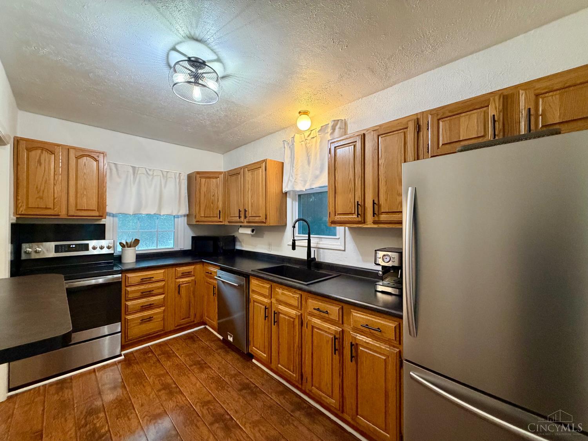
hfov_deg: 102.1
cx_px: 294
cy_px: 220
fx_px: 238
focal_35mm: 14
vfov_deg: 85.7
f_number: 2.2
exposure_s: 1/60
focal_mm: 2.22
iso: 400
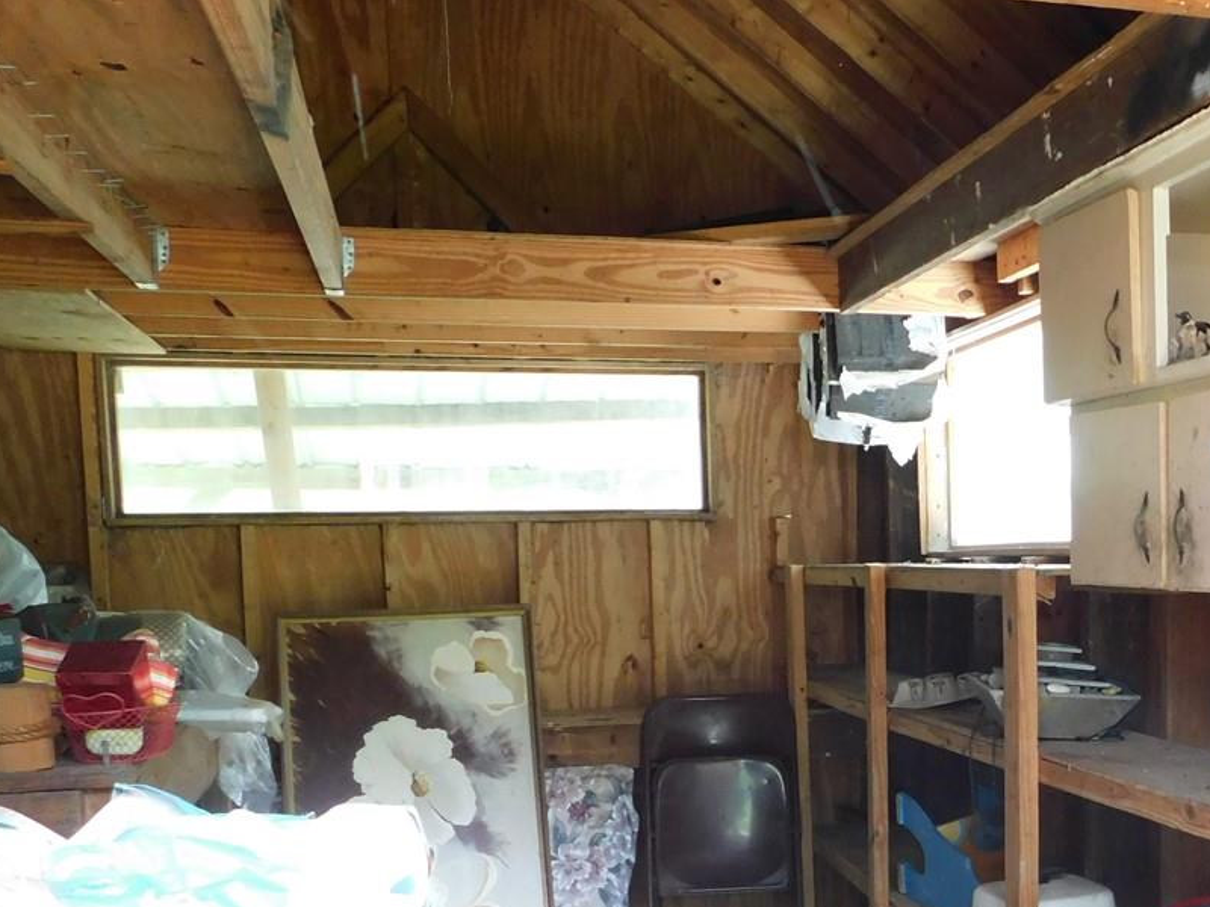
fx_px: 1608
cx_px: 959
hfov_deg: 39.7
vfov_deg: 30.7
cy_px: 736
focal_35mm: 46
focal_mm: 4
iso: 280
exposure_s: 1/30
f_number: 3
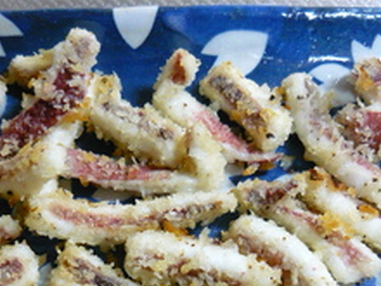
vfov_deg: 22.8
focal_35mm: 63
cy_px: 250
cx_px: 135
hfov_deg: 30.6
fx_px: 693
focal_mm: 5.5
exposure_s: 1/25
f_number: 2.8
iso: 400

TO-DO ITEM:
Render the records above word for word and leave the pictures out.

PROBLEM SOLUTION:
hfov_deg: 102.1
cx_px: 294
cy_px: 220
fx_px: 238
focal_35mm: 14
vfov_deg: 85.7
f_number: 2.2
exposure_s: 1/60
focal_mm: 2.22
iso: 400
fx_px: 1608
cx_px: 959
hfov_deg: 39.7
vfov_deg: 30.7
cy_px: 736
focal_35mm: 46
focal_mm: 4
iso: 280
exposure_s: 1/30
f_number: 3
vfov_deg: 22.8
focal_35mm: 63
cy_px: 250
cx_px: 135
hfov_deg: 30.6
fx_px: 693
focal_mm: 5.5
exposure_s: 1/25
f_number: 2.8
iso: 400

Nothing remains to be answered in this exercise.